A personal guarantee may be created by agreement between the creditor and the guarantor, or by operation of law. To facilitate the enforcement of a personal guarantee against a Spanish company, a settlement clause establishing the method of calculating the outstanding debt is usually included.
In the absence of an agreement to the contrary, a guarantor cannot be obliged to pay the beneficiary of the guarantee until all the debtor's assets have been realised. However, this restriction does not apply as follows:
- if the guarantor has waived the restriction;
- if the guarantee is joint and several;
- if the debtor is declared insolvent; or
- if the debtor cannot be sued in Spain.
Additionally, all exceptions and defences available to the debtor as against the creditor will also be available to the guarantor.
First-demand guarantees, which are not regulated by law, are separate and independent from the main obligation, create a primary liability on the guarantor and are not subject to the debtor's assets being realised. Lenders usually request that all personal guarantees created under the finance documents be first-demand guarantees.iii Priorities
Security interests are governed by the principle that security created earlier has priority over that created later. With respect to real estate mortgages, chattel mortgages and pledges without displacement, priority is determined by the date (and time) on which they are registered with the public registry, which is deemed to be the date (and time) on which the relevant document was submitted for registration. With regard to pledges, which are not registered in any public registry, priority is determined by the date (and time) on which possession is transferred. However, Spanish law allows creditors to agree on the priority of pledges and real estate mortgages. Therefore, creditors can agree that all the credits have the same priority or different ranking.

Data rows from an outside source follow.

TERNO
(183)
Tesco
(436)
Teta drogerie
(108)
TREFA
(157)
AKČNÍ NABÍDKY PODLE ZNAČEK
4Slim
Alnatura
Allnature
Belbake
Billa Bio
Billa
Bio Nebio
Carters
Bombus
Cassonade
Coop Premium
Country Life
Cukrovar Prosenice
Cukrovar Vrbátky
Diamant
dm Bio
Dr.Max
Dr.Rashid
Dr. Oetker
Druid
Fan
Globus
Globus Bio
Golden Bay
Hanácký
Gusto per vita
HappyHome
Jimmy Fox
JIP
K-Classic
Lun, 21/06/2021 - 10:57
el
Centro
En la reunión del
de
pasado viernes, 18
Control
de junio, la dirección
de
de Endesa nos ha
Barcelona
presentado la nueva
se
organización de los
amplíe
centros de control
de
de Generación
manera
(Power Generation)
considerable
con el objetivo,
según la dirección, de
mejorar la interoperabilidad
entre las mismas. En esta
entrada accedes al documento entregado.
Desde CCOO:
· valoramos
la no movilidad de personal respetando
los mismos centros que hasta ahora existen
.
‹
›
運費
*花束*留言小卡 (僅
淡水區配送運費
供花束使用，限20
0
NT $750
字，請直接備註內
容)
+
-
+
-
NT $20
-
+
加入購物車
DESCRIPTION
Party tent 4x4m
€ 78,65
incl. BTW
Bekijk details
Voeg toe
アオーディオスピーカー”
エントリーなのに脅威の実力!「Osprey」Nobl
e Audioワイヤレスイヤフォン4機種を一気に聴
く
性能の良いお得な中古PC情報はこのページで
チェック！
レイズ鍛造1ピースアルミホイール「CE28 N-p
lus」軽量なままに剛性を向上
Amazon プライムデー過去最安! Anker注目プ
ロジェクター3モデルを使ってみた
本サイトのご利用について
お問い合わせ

Pursuant to the Spanish Insolvency Act, in the context of bankruptcy proceedings, secured credit rights will benefit from priority up to the value of the collateral. The creditor is generally considered an ordinary creditor in respect of the excess.iv Subordination
Notwithstanding this, if a secured credit is classified as a subordinated credit, the benefit of any priority arising from the security is lost. Under Spanish law, subordination can arise ex lege (as a matter of law) or ex contracto (from a contract).
Contractual subordination is recognised in Spain in accordance with international practice. Contractual subordination provisions used in Spain are similar to those used in other jurisdictions.
Spanish insolvency law provides for the subordination of certain claims by operation of law. These subordinated claims include, among others, the following:
- claims that are not notified by the creditors to the insolvency trustee in a timely manner;
- claims that are contractually subordinated to all remaining claims of the debtor;
- claims for interest; and
- most importantly, all rights against the debtor held by legal or natural persons who qualify as 'specially related' to the debtor. This category includes, among others, shareholders with a stake of 10 per cent in the insolvent entity (5 per cent if it is a listed company) when their credit right arose, formal directors or shadow directors, and companies of the insolvent entity's group.
There is also a rebuttable presumption that any person who acquired a credit against the insolvent debtor from any of those related parties in the period of two years prior to the commencement of the bankruptcy proceedings is a related party for insolvency law purposes.